SUPPLIED DATA:
▶
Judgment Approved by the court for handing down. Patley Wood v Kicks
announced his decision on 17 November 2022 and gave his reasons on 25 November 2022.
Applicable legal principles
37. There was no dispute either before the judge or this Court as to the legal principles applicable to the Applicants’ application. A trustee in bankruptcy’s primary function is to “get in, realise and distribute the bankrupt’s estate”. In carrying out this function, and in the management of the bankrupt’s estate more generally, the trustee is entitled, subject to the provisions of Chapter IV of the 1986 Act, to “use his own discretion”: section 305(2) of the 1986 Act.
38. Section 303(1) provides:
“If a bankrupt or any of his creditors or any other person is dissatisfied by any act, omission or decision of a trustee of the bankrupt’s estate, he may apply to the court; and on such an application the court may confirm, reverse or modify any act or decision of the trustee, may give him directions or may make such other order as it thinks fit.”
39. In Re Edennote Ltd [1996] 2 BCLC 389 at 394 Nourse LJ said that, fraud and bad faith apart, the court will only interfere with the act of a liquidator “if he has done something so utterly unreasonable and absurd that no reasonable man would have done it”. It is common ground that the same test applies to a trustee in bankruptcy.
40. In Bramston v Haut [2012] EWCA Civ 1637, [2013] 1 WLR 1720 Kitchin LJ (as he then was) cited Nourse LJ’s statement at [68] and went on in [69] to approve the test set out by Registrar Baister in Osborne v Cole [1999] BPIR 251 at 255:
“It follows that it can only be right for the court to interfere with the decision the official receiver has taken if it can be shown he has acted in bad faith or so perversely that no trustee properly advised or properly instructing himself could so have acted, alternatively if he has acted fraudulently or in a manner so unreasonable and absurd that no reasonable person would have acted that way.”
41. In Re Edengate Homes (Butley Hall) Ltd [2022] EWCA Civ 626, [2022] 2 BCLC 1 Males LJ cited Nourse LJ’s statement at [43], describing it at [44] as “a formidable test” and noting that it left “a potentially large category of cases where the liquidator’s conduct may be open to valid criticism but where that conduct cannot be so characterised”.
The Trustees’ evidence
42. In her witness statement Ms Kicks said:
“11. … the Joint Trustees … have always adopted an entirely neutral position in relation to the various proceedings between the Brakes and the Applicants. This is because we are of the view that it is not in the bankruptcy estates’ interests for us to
◀
▶
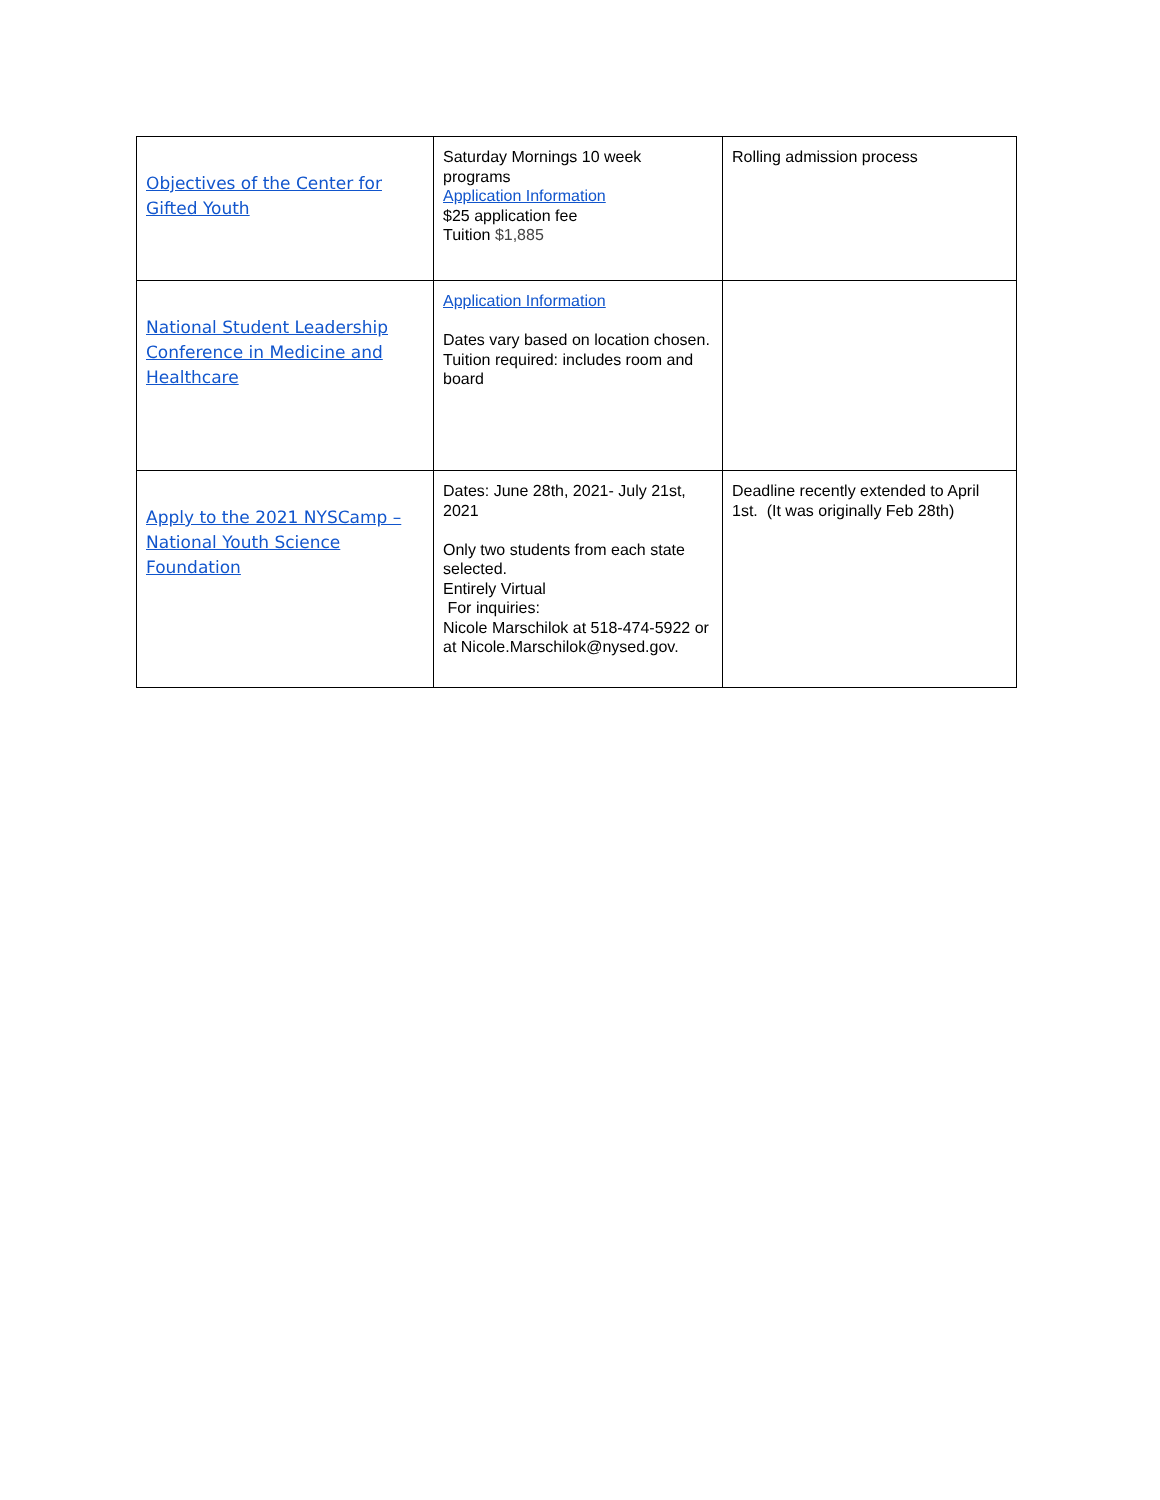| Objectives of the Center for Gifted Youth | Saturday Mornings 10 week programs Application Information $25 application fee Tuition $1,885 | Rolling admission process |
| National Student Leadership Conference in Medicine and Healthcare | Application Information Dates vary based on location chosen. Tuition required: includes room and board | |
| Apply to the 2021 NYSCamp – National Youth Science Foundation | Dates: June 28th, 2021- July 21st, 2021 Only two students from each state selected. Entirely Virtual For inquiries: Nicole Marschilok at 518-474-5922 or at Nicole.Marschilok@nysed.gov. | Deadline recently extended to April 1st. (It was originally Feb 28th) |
◀
▶
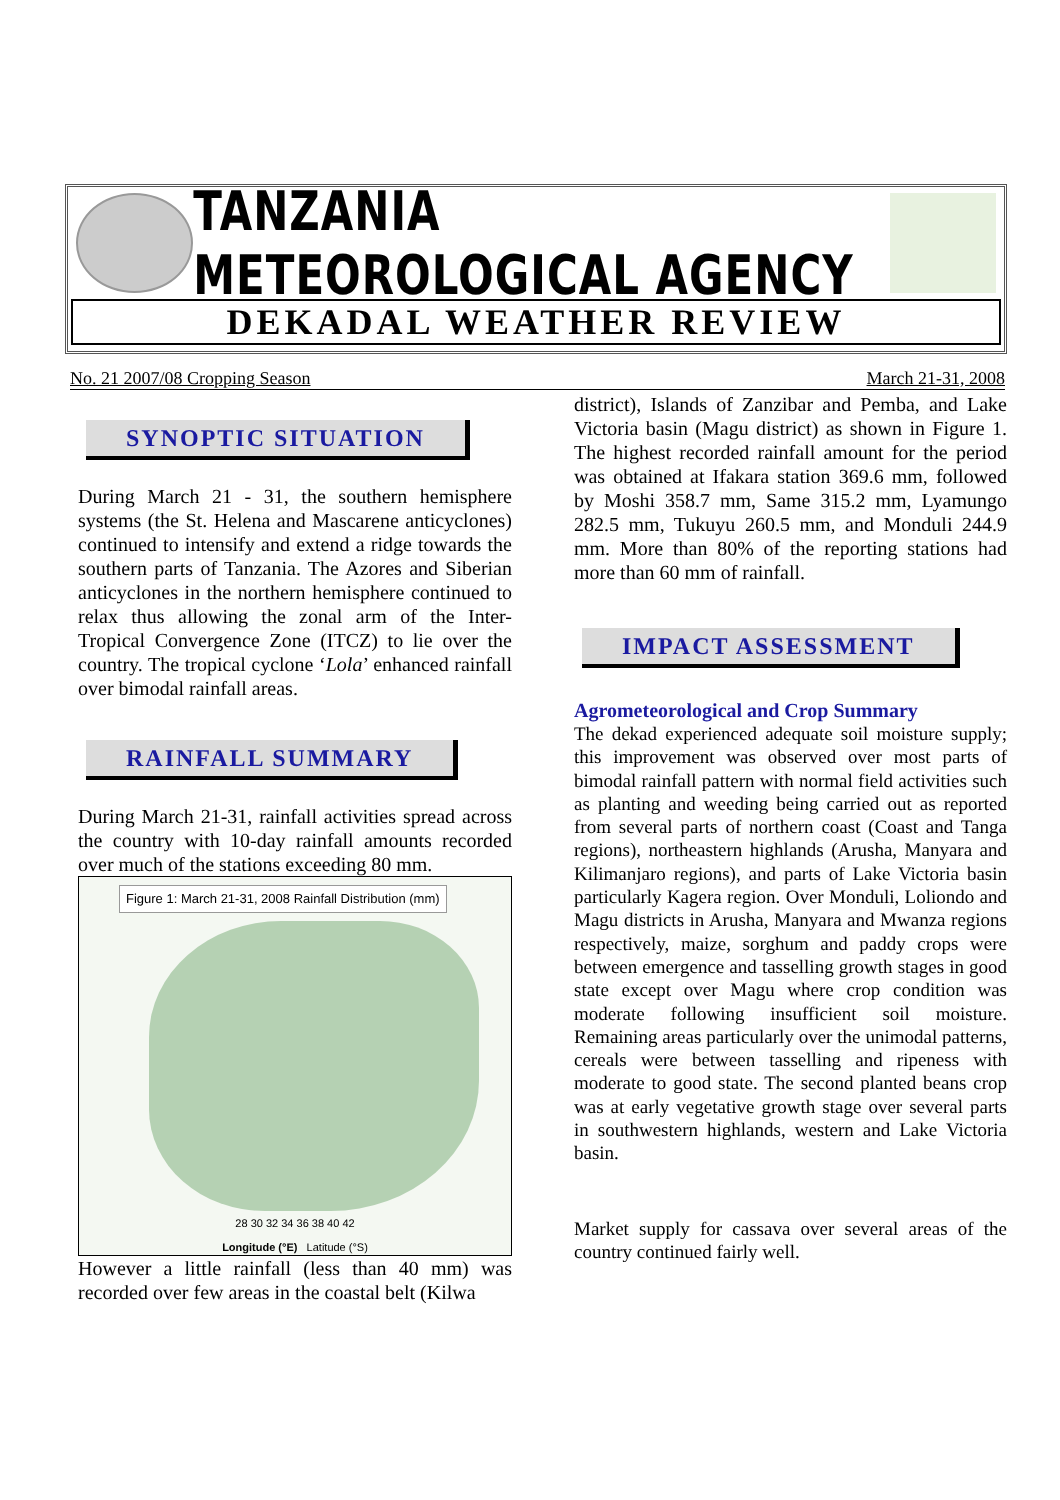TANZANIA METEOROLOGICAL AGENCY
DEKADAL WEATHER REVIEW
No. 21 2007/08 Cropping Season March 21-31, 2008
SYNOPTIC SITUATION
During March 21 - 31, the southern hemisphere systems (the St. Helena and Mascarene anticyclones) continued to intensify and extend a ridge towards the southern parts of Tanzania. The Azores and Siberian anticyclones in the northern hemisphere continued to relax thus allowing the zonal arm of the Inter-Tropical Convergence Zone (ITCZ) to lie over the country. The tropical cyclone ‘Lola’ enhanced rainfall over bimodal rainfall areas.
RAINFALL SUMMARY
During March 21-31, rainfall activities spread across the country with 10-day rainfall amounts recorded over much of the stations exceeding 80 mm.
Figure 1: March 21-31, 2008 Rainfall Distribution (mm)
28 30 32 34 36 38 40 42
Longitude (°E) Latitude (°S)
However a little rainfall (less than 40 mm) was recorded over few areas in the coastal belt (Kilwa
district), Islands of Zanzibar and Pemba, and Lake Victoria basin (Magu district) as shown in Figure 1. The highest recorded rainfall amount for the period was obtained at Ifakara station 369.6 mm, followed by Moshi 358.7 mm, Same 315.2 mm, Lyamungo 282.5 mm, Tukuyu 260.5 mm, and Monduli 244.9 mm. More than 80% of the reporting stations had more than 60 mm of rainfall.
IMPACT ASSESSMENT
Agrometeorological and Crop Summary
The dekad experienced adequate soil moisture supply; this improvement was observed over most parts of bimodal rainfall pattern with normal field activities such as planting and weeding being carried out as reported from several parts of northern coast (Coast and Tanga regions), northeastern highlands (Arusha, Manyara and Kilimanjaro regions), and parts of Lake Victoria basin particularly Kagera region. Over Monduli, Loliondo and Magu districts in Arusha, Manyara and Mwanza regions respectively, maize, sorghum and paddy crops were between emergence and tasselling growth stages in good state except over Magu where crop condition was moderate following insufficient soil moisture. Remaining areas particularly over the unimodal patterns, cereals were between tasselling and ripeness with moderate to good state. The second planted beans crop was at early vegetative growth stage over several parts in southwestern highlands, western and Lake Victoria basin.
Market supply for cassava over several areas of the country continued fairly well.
◀
HOW TO COMPLETE THIS TASK:
Within the data above, the lines from the one with "follows that it" to the one with "interests for us to" must be repeated exactly; no other line belongs in the answer.

RESULT OF THIS TASK:
“It follows that it can only be right for the court to interfere with the decision the official receiver has taken if it can be shown he has acted in bad faith or so perversely that no trustee properly advised or properly instructing himself could so have acted, alternatively if he has acted fraudulently or in a manner so unreasonable and absurd that no reasonable person would have acted that way.”
41. In Re Edengate Homes (Butley Hall) Ltd [2022] EWCA Civ 626, [2022] 2 BCLC 1 Males LJ cited Nourse LJ’s statement at [43], describing it at [44] as “a formidable test” and noting that it left “a potentially large category of cases where the liquidator’s conduct may be open to valid criticism but where that conduct cannot be so characterised”.
The Trustees’ evidence
42. In her witness statement Ms Kicks said:
“11. … the Joint Trustees … have always adopted an entirely neutral position in relation to the various proceedings between the Brakes and the Applicants. This is because we are of the view that it is not in the bankruptcy estates’ interests for us to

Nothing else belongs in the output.